Pengunjuk rasa yang tergabung dalam Aliansi Barikade menampilkan aksi teatrikal penembakan warga sipil di depan Polda Kalteng, Palangka Raya, Kalimantan Tengah, Kamis (19/12/2024). ANTARA FOTO/Auliya Rahman
Dosen kajian ilmu kepolisian Sekolah Kajian Stratejik dan Global Universitas Indonesia (SKSG UI) Surya Nita memandang perlu peningkatan pengawasan penggunaan senjata api melalui evaluasi berkala dengan tes psikologi.
Nita menyampaikan pernyataan tersebut ketika merespons sejumlah kasus penembakan oleh polisi, di antaranya polisi tembak polisi di Solok Selatan, polisi tembak siswa di Semarang, dan polisi tembak warga di Palangka Raya.
“Berdasarkan Perpol tentang Penggunaan Senjata Api, setiap 6 bulan sekali sebenarnya sudah pas. Namun, pengawasan terkait dengan kegiatan itu perlu ditingkatkan,” kata Nita saat dihubungi ANTARA dari Jakarta, Jumat.
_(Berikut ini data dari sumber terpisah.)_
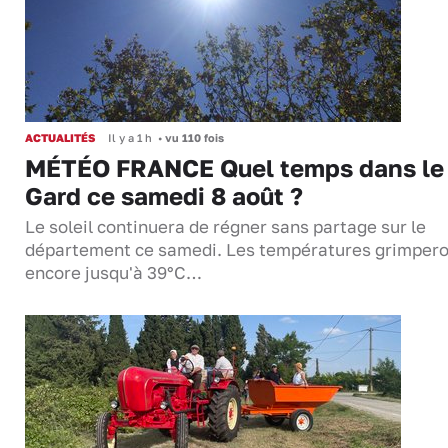
ACTUALITÉS
Il y a 1 h
•
vu 110 fois
MÉTÉO FRANCE Quel temps dans le
Gard ce samedi 8 août ?
Le soleil continuera de régner sans partage sur le
département ce samedi. Les températures grimper
encore jusqu'à 39°C…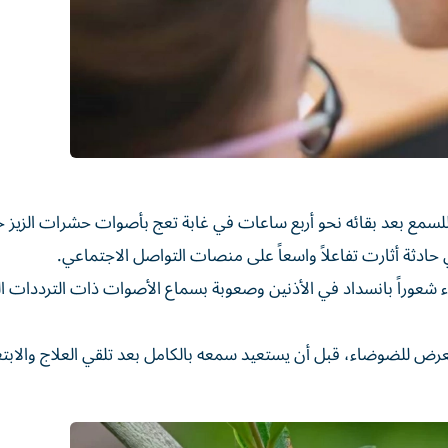
مر 18 عاماً بفقدان مؤقت للسمع بعد بقائه نحو أربع ساعات في غابة تعج بأصوات حشرات الزي
ادثة أثارت تفاعلاً واسعاً على منصات التواصل الاجتماعي.
ء شعوراً بانسداد في الأذنين وصعوبة بسماع الأصوات ذات الترددات الع
ض للضوضاء، قبل أن يستعيد سمعه بالكامل بعد تلقي العلاج والابتع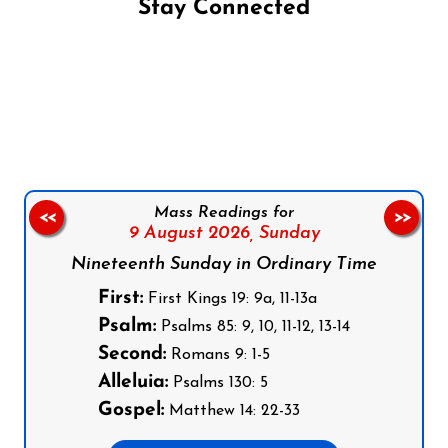
Stay Connected
Follow us on Facebook
Follow us on Instagram
Follow us on X
Subscribe to our YouTube Channel
Follow us on WhatsApp
Mass Readings for
<<
>>
9 August 2026,
Sunday
Nineteenth Sunday in Ordinary Time
First:
First Kings 19: 9a, 11-13a
Psalm:
Psalms 85: 9, 10, 11-12, 13-14
Second:
Romans 9: 1-5
Alleluia:
Psalms 130: 5
Gospel:
Matthew 14: 22-33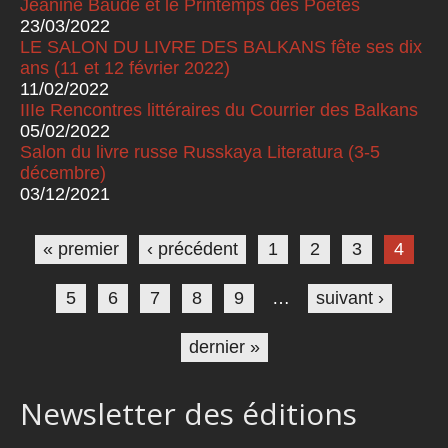
Jeanine Baude et le Printemps des Poètes
23/03/2022
LE SALON DU LIVRE DES BALKANS fête ses dix
ans (11 et 12 février 2022)
11/02/2022
IIIe Rencontres littéraires du Courrier des Balkans
05/02/2022
Salon du livre russe Russkaya Literatura (3-5
décembre)
03/12/2021
Pages
« premier
‹ précédent
1
2
3
4
5
6
7
8
9
…
suivant ›
dernier »
Newsletter des éditions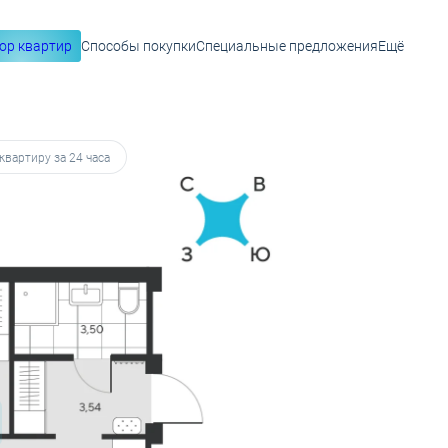
ор квартир
Способы покупки
Специальные предложения
Ещё
 19 102 руб.
квартиру за 24 часа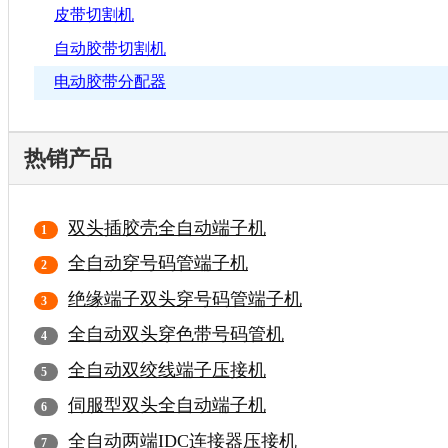
皮带切割机
自动胶带切割机
电动胶带分配器
热销产品
双头插胶壳全自动端子机
全自动穿号码管端子机
绝缘端子双头穿号码管端子机
全自动双头穿色带号码管机
全自动双绞线端子压接机
伺服型双头全自动端子机
全自动两端IDC连接器压接机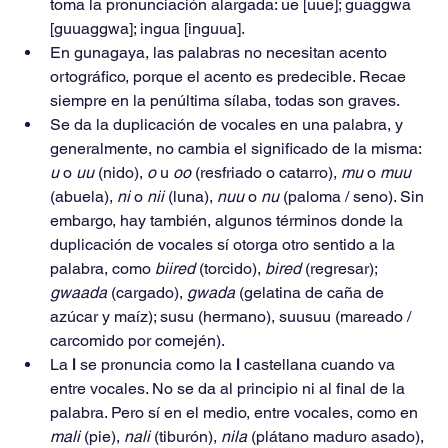
toma la pronunciación alargada: ue [uue]; guaggwa 
[guuaggwa]; ingua [inguua].
En gunagaya, las palabras no necesitan acento 
ortográfico, porque el acento es predecible. Recae 
siempre en la penúltima sílaba, todas son graves.
Se da la duplicación de vocales en una palabra, y 
generalmente, no cambia el significado de la misma: 
u 
o 
uu 
(nido), 
o 
u 
oo 
(resfriado o catarro), 
mu 
o 
muu 
(abuela), 
ni 
o 
nii 
(luna), 
nuu 
o 
nu 
(paloma / seno). Sin 
embargo, hay también, algunos términos donde la 
duplicación de vocales sí otorga otro sentido a la 
palabra, como 
biired 
(torcido), 
bired 
(regresar); 
gwaada 
(cargado), 
gwada 
(gelatina de caña de 
azúcar y maíz); susu (hermano), suusuu (mareado / 
carcomido por comején).
La 
l 
se pronuncia como la 
l 
castellana cuando va 
entre vocales. No se da al principio ni al final de la 
palabra. Pero sí en el medio, entre vocales, como en 
mali 
(pie), 
nali 
(tiburón), 
nila 
(plátano maduro asado), 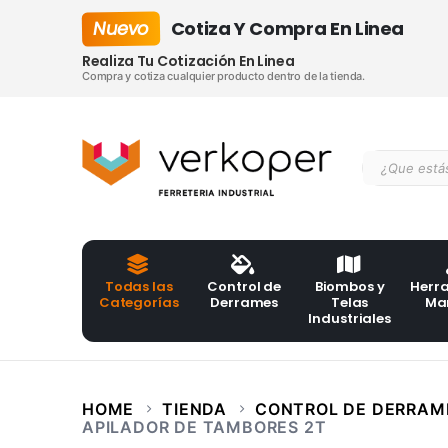
Nuevo
Cotiza Y Compra En Linea
Realiza Tu Cotización En Linea
Compra y cotiza cualquier producto dentro de la tienda.
Todas las
Control de
Biombos y
Herr
Categorías
Derrames
Telas
Ma
Industriales
HOME
TIENDA
CONTROL DE DERRAM
APILADOR DE TAMBORES 2T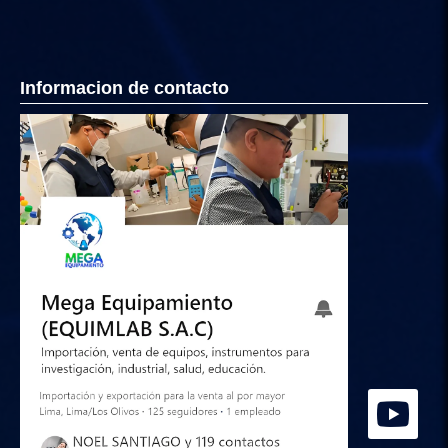
Informacion de contacto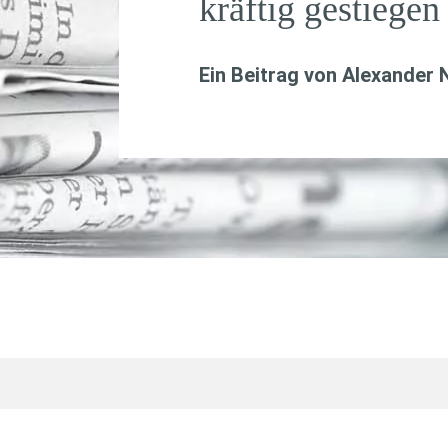
kräftig gestiegen
Ein Beitrag von
Alexander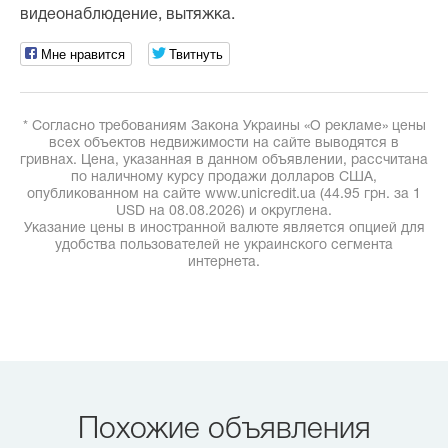
видеонаблюдение, вытяжка.
Мне нравится
Твитнуть
* Согласно требованиям Закона Украины «О рекламе» цены
всех объектов недвижимости на сайте выводятся в
гривнах. Цена, указанная в данном объявлении, рассчитана
по наличному курсу продажи долларов США,
опубликованном на сайте www.unicredit.ua (44.95 грн. за 1
USD на 08.08.2026) и округлена.
Указание цены в иностранной валюте является опцией для
удобства пользователей не украинского сегмента
интернета.
Похожие объявления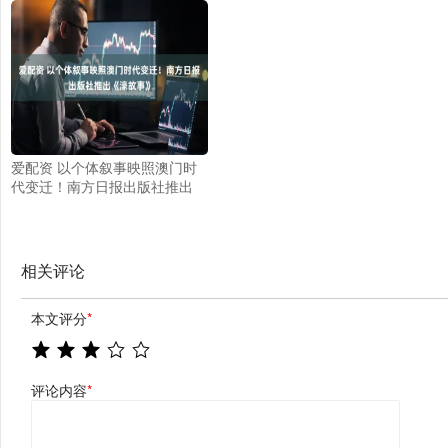
0.764%股份
回应将引导用户自我思考
爱配资 以个体叙事映照澳门时
代变迁！南方日报出版社推出
《濠故事》
相关评论
本文评分
*
评论内容
*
Perpol yang dimaksud Nita adalah Peraturan Kepolisian Negara Republik Indonesia Nomor 1 Tahun 2022 tentang Perizinan, Pengawasan, dan Pengendalian Senjata Api Standar Kepolisian Negara Republik Indonesia, Senjata Api Non-Organik Kepolisian Negara Republik Indonesia/Tentara Republik Indonesia, dan Peralatan Keamanan yang Digolongkan Senjata Api.
Ditegaskan pula bahwa peningkatan pengawasan tes psikologi diperlukan sehingga hasilnya dapat ditindaklanjuti oleh bagian sumber daya manusia (SDM) kepolisian berkaitan dengan penggunaan senjata api dalam waktu 3 bulan atau 6 bulan.
Selain itu, dia mengatakan bahwa pemasangan body cam atau kamera tubuh di setiap anggota kepolisian dapat menjadi cara mengawasi penggunaan senjata api.